As I was showering the other morning (all of my best ideas and strangest thoughts occur in the shower), I thought about how paralyzed with indecision I would be if I suddenly woke up in someone else’s body. We take for granted all of the little idiosyncrasies we have pertaining to the physical and emotional upkeep of ourselves.
Emotionally speaking, for the most part, most of us generally know how to talk ourselves back off the ledge when we’re teetering on dangerous ground. However, what if you were forced to use someone else’s brain encumbered by a lifetime of their emotions and experiences both good and bad? Trying to harness someone else’s feelings would be difficult but, on a practical level, what about the physical stuff? What if I woke up and I was suddenly a man? I wouldn’t know where to begin to deal with all of that…stuff…down there.
So, those are the two biggies: other people’s emotions and genitals of the opposite sex. But, what about the practical stuff? You might have to put yourself on a whole new toenail clipping regimen. You wouldn’t even know which foods you like or dislike until you tried to eat a rutabaga and puked on someone’s shoes. You might not know you were allergic to peanuts until you woke up standing at the Pearly Gates asking St. Peter what the hell happened.

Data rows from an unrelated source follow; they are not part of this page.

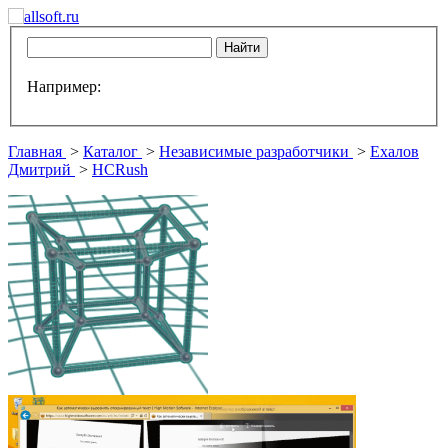
Например:
Главная
>
Каталог
>
Независимые разработчики
>
Ехалов
Дмитрий
>
HCRush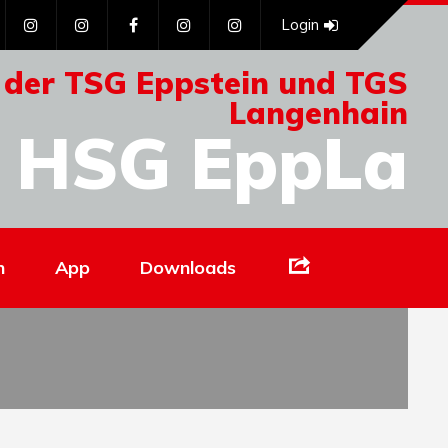
Login
 der TSG Eppstein und TGS
Langenhain
HSG EppLa
Links
n
App
Downloads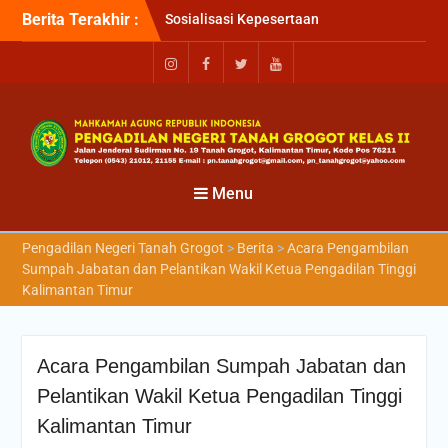
Berita Terakhir :
Sosialisasi Kepesertaan
Program Jaminan
Kesehatan Nasional (JKN)
bagi Pengadilan Negeri
Tanah Grogot oleh BPJS
Kesehatan Cabang
Balikapapan
Briefin Petugas PTSP Hari
Senin, 3 Agustus 2026
Menu
Briefing Petugas PTSP Hari
Kamis Tanggal 6 Agustus
Pengadilan Negeri Tanah Grogot
>
Berita
>
Acara Pengambilan
2026
Sumpah Jabatan dan Pelantikan Wakil Ketua Pengadilan Tinggi
Kalimantan Timur
Acara Pengambilan Sumpah Jabatan dan
Pelantikan Wakil Ketua Pengadilan Tinggi
Kalimantan Timur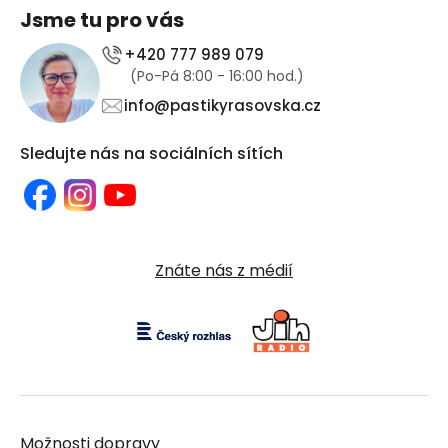
Jsme tu pro vás
+420 777 989 079
(Po-Pá 8:00 - 16:00 hod.)
info@pastikyrasovska.cz
Sledujte nás na sociálních sítích
Znáte nás z médií
Možnosti dopravy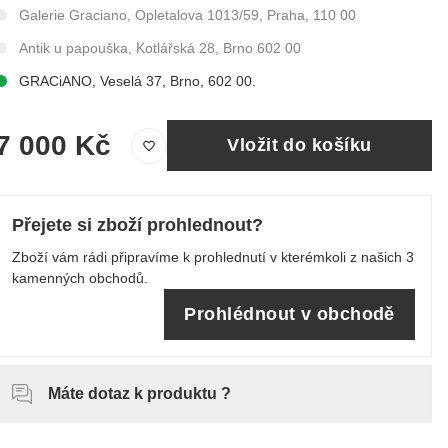
Galerie Graciano, Opletalova 1013/59, Praha, 110 00
Antik u papouška, Kotlářská 28, Brno 602 00
GRACiANO, Veselá 37, Brno, 602 00.
7 000 Kč
Vložit do košíku
Přejete si zboží prohlednout?
Zboží vám rádi připravíme k prohlednutí v kterémkoli z našich 3
kamenných obchodů.
Prohlédnout v obchodě
Máte dotaz k produktu ?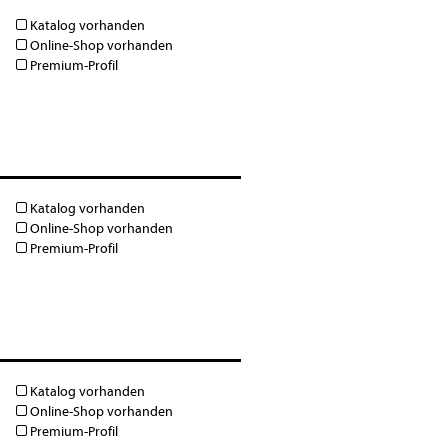
Katalog vorhanden
Online-Shop vorhanden
Premium-Profil
Katalog vorhanden
Online-Shop vorhanden
Premium-Profil
Katalog vorhanden
Online-Shop vorhanden
Premium-Profil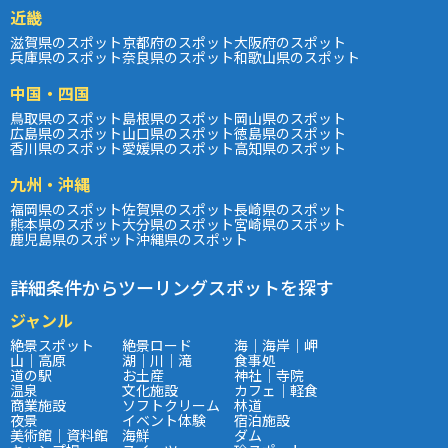
近畿
滋賀県のスポット
京都府のスポット
大阪府のスポット
兵庫県のスポット
奈良県のスポット
和歌山県のスポット
中国・四国
鳥取県のスポット
島根県のスポット
岡山県のスポット
広島県のスポット
山口県のスポット
徳島県のスポット
香川県のスポット
愛媛県のスポット
高知県のスポット
九州・沖縄
福岡県のスポット
佐賀県のスポット
長崎県のスポット
熊本県のスポット
大分県のスポット
宮崎県のスポット
鹿児島県のスポット
沖縄県のスポット
詳細条件からツーリングスポットを探す
ジャンル
絶景スポット
絶景ロード
海｜海岸｜岬
山｜高原
湖｜川｜滝
食事処
道の駅
お土産
神社｜寺院
温泉
文化施設
カフェ｜軽食
商業施設
ソフトクリーム
林道
夜景
イベント体験
宿泊施設
美術館｜資料館
海鮮
ダム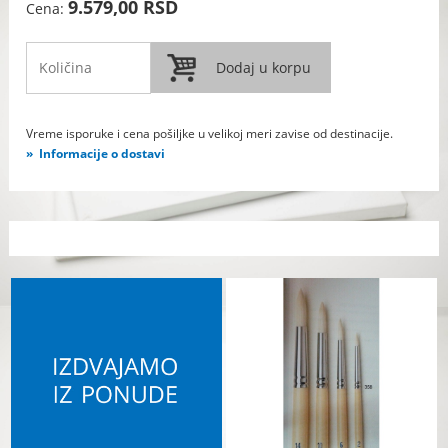
9.579,00 RSD
Cena:
Vreme isporuke i cena pošiljke u velikoj meri zavise od destinacije.
Informacije o dostavi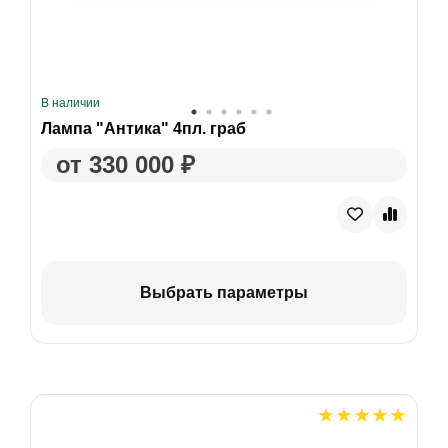
В наличии
Лампа "Антика" 4пл. граб
от 330 000 ₽
Выбрать параметры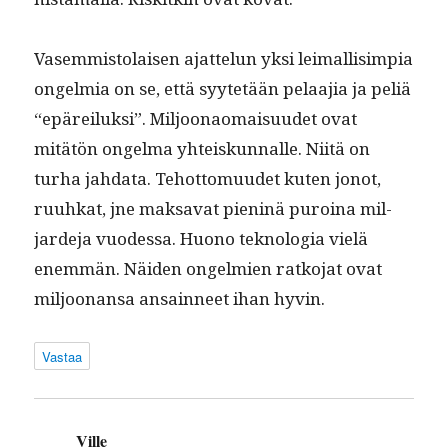
Vasem­mis­to­laisen ajat­telun yksi leimallisimpia
ongelmia on se, että syytetään pelaa­jia ja peliä
“epäreiluk­si”. Miljoonao­maisu­udet ovat
mitätön ongel­ma yhteiskun­nalle. Niitä on
turha jah­da­ta. Tehot­to­muudet kuten jonot,
ruuhkat, jne mak­sa­vat pien­inä puroina mil­
jarde­ja vuodessa. Huono teknolo­gia vielä
enem­män. Näi­den ongelmien ratko­jat ovat
miljoo­nansa ansain­neet ihan hyvin.
Vastaa
Ville
sanoo: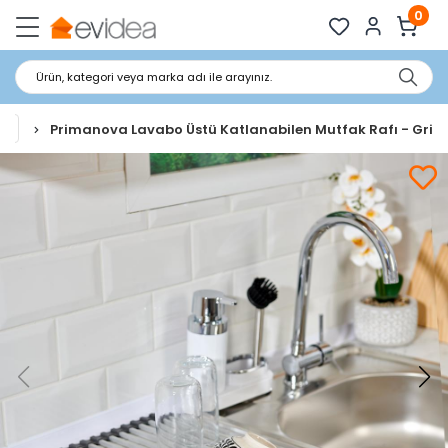
0
Ürün, kategori veya marka adı ile arayınız.
ı
Primanova Lavabo Üstü Katlanabilen Mutfak Rafı - Gri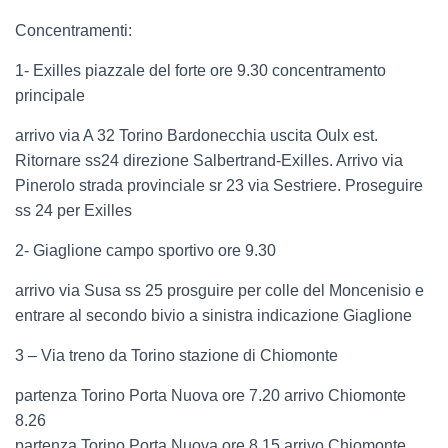
Concentramenti:
1- Exilles piazzale del forte ore 9.30 concentramento
principale
arrivo via A 32 Torino Bardonecchia uscita Oulx est.
Ritornare ss24 direzione Salbertrand-Exilles. Arrivo via
Pinerolo strada provinciale sr 23 via Sestriere. Proseguire
ss 24 per Exilles
2- Giaglione campo sportivo ore 9.30
arrivo via Susa ss 25 prosguire per colle del Moncenisio e
entrare al secondo bivio a sinistra indicazione Giaglione
3 – Via treno da Torino stazione di Chiomonte
partenza Torino Porta Nuova ore 7.20 arrivo Chiomonte
8.26
partenza Torino Porta Nuova ore 8.15 arrivo Chiomonte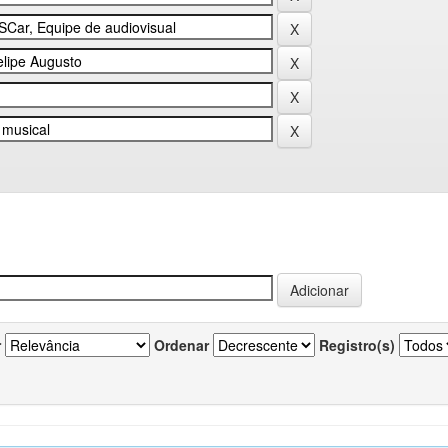
r
Ordenar
Registro(s)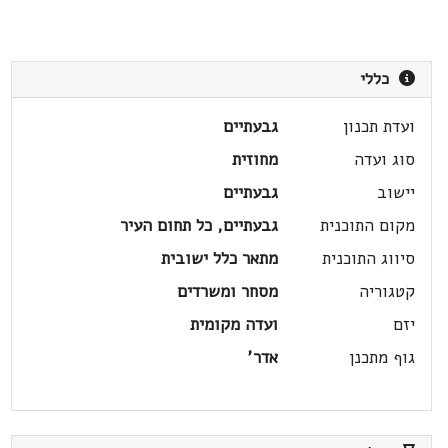
כללי
ועדת תכנון
גבעתיים
סוג ועדה
מחוזית
יישוב
גבעתיים
מקום התוכנית
גבעתיים, כל תחום העיר
סיווג התוכנית
מתאר כלל ישובית
קטגוריה
מסחר ומשרדים
יזם
ועדה מקומית
גוף מתכנן
אדר'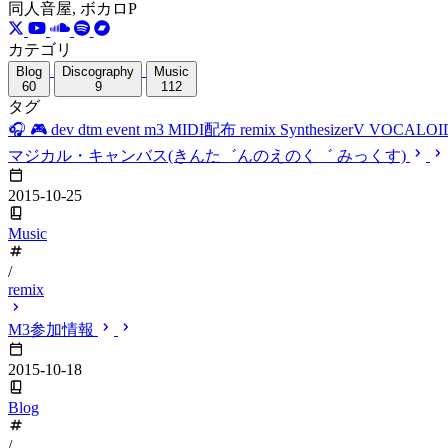
同人音屋, ボカロP
カテゴリ
Blog
Discography
Music
60
9
112
タグ
🎧
🎮
dev
dtm
event
m3
MIDI配布
remix
SynthesizerV
VOCALOI
マジカル・キャンバス(きんた゛んのえのく゛ みっくす)
2015-10-25
Music
/
remix
M3参加情報
2015-10-18
Blog
/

How does this new body react to caffeine? Alcohol? From years of experience, I know exactly how much I can drink in what timeframe after eating how much food. It’s a delicate balance involving equations and logarithms and the metric system. I don’t always follow my own carefully set guidelines but I know precisely what the consequences will be if I don’t. What if I woke up in the body of a lightweight that got smashed after one glass of wine? Sure, I’d save a lot of money but I’d also miss a lot of encores and late night breakfasts.
What about shampoo? Do I need a conditioner? Do I have dandruff? Which toothpaste and deodorant works best on my particular dental work and pits? Do I need the extra soft Charmin or is my bum just as happy with the bargain stuff?
I spend a lot of time in the shower.